凌默又陪着苏青青聊了一会儿天,内容无非是些日常琐事和关于欧阳韵蕾酒醒后如何照顾的叮嘱。

气氛看似恢复了之前的温馨,但只有凌默自己知道,某些东西已经不一样了。

眼看时间不早,凌默起身准备告辞。他走到苏青青身边,俯身在她耳边,用只有两人能听到的、带着一丝刻意暧昧的低沉嗓音说道:

“今晚……去我那里睡吧。”

这话如同投入平静湖面的石子,瞬间让苏青青的脸颊“唰”地一下红透,连脖颈都染上了绯色。

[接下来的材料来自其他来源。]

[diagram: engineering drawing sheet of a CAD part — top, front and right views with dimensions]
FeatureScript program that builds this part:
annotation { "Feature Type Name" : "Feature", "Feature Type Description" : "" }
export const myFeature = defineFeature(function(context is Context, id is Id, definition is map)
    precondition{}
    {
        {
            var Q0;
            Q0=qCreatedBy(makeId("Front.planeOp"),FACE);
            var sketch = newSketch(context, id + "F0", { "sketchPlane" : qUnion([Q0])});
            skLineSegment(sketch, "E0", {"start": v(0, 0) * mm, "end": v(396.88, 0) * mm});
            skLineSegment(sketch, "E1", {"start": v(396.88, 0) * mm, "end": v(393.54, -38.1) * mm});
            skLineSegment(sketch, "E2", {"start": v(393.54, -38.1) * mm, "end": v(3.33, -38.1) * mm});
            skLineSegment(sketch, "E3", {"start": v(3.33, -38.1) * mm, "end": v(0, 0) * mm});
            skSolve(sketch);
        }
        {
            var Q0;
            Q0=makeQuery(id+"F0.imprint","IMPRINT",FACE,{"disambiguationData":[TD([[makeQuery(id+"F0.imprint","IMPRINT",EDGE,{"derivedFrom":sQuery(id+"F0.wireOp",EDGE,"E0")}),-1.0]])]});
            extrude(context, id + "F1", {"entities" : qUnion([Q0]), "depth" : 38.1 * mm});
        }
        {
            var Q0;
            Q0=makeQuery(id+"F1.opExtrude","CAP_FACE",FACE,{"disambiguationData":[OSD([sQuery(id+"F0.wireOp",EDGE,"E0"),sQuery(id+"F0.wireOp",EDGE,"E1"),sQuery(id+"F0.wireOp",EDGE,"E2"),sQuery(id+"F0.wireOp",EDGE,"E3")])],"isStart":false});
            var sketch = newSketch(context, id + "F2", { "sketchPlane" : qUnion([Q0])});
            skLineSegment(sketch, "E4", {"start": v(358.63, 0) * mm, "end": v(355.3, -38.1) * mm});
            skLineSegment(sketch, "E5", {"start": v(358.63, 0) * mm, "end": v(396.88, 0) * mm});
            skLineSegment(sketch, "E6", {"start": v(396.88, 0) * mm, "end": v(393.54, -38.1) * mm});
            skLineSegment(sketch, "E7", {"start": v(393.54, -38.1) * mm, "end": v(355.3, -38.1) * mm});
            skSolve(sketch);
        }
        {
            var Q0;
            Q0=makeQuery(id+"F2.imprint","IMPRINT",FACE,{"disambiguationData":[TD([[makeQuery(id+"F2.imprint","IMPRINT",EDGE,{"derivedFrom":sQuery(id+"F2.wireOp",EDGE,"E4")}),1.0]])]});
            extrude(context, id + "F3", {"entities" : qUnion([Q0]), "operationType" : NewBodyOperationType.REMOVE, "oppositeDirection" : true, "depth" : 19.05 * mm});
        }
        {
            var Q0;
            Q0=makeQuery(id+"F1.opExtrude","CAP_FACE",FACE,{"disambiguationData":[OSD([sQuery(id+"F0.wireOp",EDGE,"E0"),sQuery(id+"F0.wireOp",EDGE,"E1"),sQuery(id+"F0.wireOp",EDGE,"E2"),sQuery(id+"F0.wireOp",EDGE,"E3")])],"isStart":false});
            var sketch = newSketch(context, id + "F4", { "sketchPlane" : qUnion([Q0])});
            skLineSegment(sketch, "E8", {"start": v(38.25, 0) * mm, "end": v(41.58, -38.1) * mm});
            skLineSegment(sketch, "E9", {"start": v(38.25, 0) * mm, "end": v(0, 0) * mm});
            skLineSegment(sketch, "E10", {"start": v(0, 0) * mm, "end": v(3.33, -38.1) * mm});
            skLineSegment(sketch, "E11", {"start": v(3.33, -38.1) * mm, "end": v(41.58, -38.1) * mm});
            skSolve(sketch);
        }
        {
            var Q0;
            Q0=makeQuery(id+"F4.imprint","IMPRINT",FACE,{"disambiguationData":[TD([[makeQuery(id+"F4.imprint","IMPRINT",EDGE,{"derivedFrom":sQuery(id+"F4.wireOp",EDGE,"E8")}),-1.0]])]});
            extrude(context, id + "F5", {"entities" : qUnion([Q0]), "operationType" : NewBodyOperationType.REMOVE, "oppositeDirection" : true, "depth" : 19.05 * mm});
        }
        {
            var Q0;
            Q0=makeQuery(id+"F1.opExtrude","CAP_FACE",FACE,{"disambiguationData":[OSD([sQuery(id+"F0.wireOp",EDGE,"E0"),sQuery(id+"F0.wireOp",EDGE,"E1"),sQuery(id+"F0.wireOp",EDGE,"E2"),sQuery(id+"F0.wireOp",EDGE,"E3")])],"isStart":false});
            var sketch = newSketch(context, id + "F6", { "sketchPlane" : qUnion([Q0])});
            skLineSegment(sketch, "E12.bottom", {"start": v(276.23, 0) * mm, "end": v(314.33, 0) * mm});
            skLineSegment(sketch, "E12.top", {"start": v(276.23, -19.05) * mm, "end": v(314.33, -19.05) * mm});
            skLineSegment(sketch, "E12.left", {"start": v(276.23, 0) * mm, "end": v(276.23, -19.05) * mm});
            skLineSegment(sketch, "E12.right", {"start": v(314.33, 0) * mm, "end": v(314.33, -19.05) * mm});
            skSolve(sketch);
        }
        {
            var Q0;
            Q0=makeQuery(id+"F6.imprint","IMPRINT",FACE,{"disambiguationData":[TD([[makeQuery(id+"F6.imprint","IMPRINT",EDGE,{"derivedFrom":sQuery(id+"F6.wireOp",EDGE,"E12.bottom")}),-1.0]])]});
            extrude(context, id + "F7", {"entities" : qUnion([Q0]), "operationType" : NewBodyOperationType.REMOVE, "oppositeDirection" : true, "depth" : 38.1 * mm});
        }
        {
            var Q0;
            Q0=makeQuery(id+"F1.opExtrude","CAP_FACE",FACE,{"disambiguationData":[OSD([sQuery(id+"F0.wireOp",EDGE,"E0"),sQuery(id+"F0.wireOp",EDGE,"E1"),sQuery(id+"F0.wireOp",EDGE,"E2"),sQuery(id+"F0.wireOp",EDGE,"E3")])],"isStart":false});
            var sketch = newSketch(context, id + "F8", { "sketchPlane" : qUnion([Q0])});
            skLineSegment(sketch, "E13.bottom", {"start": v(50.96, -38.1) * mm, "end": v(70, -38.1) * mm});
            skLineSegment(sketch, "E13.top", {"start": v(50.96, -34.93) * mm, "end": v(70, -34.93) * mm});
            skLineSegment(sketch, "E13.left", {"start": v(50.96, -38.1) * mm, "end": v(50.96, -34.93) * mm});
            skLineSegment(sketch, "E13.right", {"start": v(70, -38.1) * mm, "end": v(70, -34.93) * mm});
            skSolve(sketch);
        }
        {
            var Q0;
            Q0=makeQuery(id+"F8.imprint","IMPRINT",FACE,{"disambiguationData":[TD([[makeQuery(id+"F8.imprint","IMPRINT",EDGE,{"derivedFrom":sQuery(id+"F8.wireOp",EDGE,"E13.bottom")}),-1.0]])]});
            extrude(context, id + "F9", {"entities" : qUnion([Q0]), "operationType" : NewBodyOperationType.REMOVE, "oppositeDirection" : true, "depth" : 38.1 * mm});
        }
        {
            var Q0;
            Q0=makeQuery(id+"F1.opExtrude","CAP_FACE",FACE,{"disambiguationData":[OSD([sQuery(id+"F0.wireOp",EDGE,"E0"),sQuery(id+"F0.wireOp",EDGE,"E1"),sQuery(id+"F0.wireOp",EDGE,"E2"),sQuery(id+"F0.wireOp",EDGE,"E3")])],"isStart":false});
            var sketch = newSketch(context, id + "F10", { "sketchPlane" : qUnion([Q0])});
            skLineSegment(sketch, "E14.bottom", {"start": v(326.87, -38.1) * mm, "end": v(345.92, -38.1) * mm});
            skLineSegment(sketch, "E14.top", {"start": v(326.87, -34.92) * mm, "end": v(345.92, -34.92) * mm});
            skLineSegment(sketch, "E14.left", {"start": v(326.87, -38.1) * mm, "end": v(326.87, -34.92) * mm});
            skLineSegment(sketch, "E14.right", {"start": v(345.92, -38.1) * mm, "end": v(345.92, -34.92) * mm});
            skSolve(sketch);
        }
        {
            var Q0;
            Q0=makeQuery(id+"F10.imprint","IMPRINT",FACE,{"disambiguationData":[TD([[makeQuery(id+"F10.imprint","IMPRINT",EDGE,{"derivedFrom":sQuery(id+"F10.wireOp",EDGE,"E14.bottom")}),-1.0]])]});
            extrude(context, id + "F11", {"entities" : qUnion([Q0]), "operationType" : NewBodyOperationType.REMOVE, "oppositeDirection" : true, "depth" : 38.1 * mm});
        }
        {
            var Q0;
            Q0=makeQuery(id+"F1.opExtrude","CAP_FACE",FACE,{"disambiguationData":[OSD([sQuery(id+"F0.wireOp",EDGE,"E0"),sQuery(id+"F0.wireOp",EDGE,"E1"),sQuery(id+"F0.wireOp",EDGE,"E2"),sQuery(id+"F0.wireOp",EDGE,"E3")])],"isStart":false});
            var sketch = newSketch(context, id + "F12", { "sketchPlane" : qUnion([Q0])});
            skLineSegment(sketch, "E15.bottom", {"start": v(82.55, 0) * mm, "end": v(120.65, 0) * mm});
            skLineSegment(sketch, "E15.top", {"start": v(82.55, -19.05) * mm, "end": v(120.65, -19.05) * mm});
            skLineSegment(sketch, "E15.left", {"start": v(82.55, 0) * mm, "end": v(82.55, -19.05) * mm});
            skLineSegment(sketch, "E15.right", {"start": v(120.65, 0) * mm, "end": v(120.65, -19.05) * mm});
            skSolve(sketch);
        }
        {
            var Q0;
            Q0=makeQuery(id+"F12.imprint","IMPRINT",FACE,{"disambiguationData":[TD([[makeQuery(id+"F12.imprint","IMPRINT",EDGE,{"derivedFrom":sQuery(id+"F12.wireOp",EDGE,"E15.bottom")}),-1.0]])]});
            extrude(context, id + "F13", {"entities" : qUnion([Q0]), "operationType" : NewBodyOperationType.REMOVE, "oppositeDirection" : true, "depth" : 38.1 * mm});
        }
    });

她羞得轻轻捶了一下凌默的胳膊,眼神躲闪,声音细弱蚊蝇,带着娇嗔:

“你……你故意的!

欧阳还在这里呢……”

她怎么可能在闺蜜醉倒在家的时候,跑去凌默那里过夜?这太羞人了!

凌默看着她羞窘可爱的模样,低低地笑了一声,不再逗她。

他知道今晚当然不可能,这话与其说是邀请,不如说是一种……对之前被欧阳韵蕾搅乱氛围的拨乱反正,是刻意说给某人听的安抚,也是对自己内心的一种确认。

“好了,不闹你了。

我回去了,你也早点休息,有事随时叫我。”

他直起身,语气恢复了平常。

苏青青红着脸点头,将他送到门口。

就在凌默拉开房门,即将踏出去的瞬间,他的目光仿佛不经意地,最后一次扫过客厅的沙发。

就在那一刹那——

他与一双悄然睁开的、在昏暗光线下显得格外清亮水润的桃花眼,对了个正着!

欧阳韵蕾不知何时已经醒了,或者说,她根本一直清醒着。

她没有说话,只是静静地望着他,那双眼睛里没有了之前的迷离、媚惑或挑衅,也没有了片刻前那种乖巧依赖。

那里面是一种极其复杂的情绪

——有幽怨,有了然,有一丝不甘,或许……还有一丝连她自己都没察觉的、被他最后那句对苏青青的低声邀请所刺痛的神色。

但这眼神的交汇只持续了不到一秒。

欧阳韵蕾便迅速而无声地重新闭上了眼睛,翻了个身,背对着门口的方向,仿佛刚才那一眼只是凌默的错觉。

凌默的脚步几不可察地顿了一下,随即面色如常地迈出了房门,轻轻将门带上。

“咔哒。”

门锁合拢的声音,在寂静的走廊里格外清晰。

门内,是看似平静却暗流涌动的两个女人。

门外,凌默走向隔壁自己的公寓,脸上没什么表情,唯有在无人看见的角落,眼底深处掠过一丝极淡的疲惫与深邃。

今晚,总算结束了。

但有些悄然改变的东西,却如同种子,已经埋下,只待破土而出的时机。